-- Source data follows --
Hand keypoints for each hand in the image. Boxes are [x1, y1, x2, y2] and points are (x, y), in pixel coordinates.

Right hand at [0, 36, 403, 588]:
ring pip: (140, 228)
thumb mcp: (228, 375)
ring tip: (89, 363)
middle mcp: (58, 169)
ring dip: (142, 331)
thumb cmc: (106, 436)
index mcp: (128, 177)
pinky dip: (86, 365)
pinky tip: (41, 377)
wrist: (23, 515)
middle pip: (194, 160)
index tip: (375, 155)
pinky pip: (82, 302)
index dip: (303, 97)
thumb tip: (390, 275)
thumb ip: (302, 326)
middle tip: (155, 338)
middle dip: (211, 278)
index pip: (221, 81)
-- Source data concluded --
-- Source data follows --
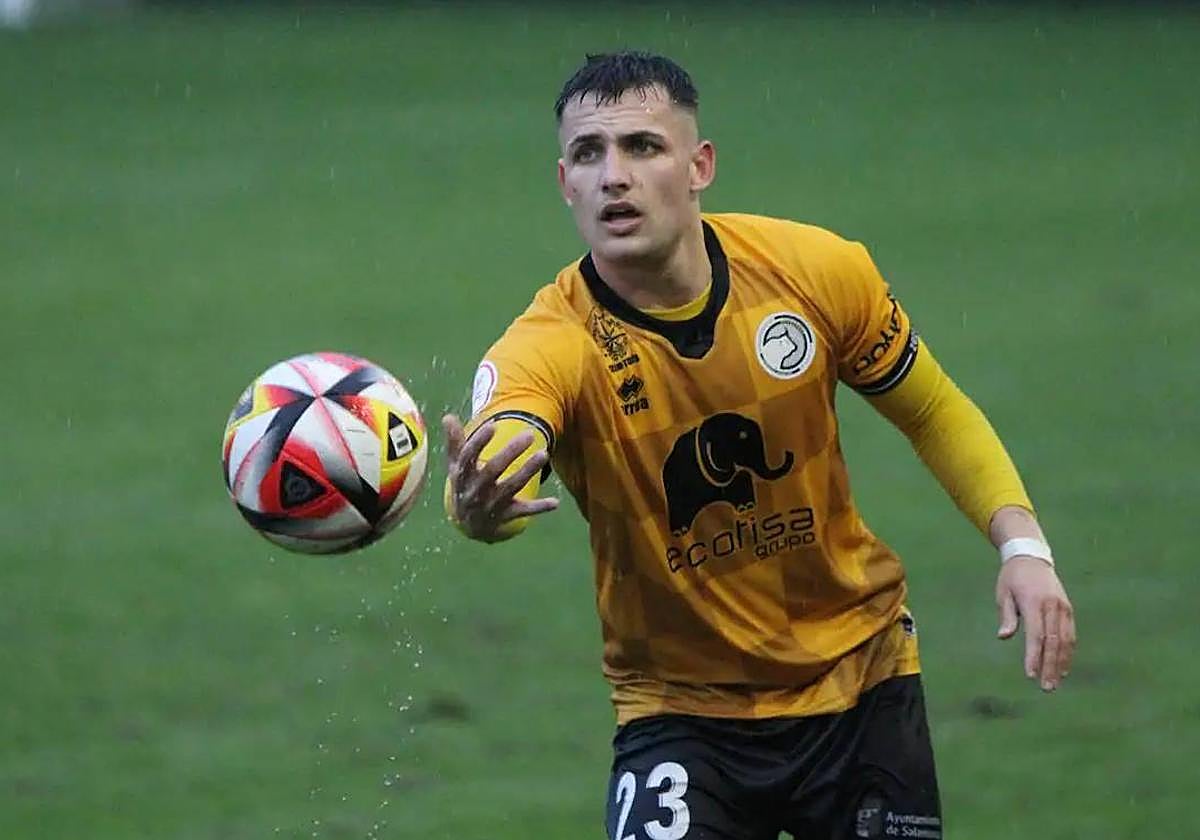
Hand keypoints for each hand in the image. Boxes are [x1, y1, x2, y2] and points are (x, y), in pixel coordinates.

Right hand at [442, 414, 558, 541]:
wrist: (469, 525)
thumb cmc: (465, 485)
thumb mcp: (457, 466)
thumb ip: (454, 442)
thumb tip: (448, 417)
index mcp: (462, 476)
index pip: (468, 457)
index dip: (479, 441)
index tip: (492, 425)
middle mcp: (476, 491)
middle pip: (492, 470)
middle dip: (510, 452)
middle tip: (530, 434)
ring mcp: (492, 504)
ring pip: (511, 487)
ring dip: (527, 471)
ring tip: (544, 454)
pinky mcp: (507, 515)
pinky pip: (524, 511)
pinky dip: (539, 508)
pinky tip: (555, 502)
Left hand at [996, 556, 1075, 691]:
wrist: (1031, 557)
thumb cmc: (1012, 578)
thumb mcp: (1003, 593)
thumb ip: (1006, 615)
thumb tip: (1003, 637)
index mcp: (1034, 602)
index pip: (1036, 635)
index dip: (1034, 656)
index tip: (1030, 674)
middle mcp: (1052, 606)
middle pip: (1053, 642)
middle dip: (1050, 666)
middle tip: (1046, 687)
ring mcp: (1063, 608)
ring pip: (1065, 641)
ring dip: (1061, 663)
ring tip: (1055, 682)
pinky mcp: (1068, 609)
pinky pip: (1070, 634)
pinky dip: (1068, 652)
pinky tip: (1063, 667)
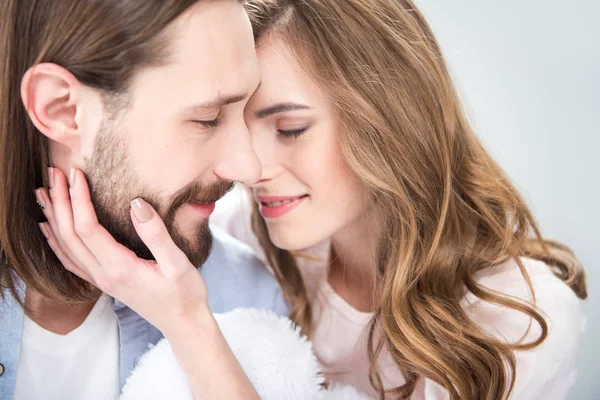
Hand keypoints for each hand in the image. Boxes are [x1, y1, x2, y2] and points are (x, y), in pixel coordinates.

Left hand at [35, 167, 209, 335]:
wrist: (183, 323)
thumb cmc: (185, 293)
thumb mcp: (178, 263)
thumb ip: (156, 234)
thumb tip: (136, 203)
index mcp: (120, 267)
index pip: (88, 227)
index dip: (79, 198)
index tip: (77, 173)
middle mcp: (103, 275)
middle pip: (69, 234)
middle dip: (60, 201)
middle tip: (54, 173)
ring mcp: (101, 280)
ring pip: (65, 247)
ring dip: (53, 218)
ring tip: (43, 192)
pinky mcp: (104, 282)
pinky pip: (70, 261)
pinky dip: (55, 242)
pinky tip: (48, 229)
-- Source data concluded --
* [What you will do]: Copy, exactly and only, the lines above that begin with the one containing "pinky mcp: (507, 515)" and finish with the one containing "middle mcp: (1052, 606)".

* [Solved exercise]:
pinky mcp: (507, 515)
pinky pip: (524, 511)
pinky dip: (539, 508)
pinky tip: (555, 502)
Left hand at [996, 556, 1075, 691]:
wrist: (1031, 557)
thumb cmc: (1012, 578)
thumb mcp: (1003, 593)
thumb ip: (1006, 615)
thumb tip: (1003, 637)
index mcp: (1034, 602)
index pip: (1036, 635)
index dip: (1034, 656)
index tip: (1030, 674)
middle mcp: (1052, 606)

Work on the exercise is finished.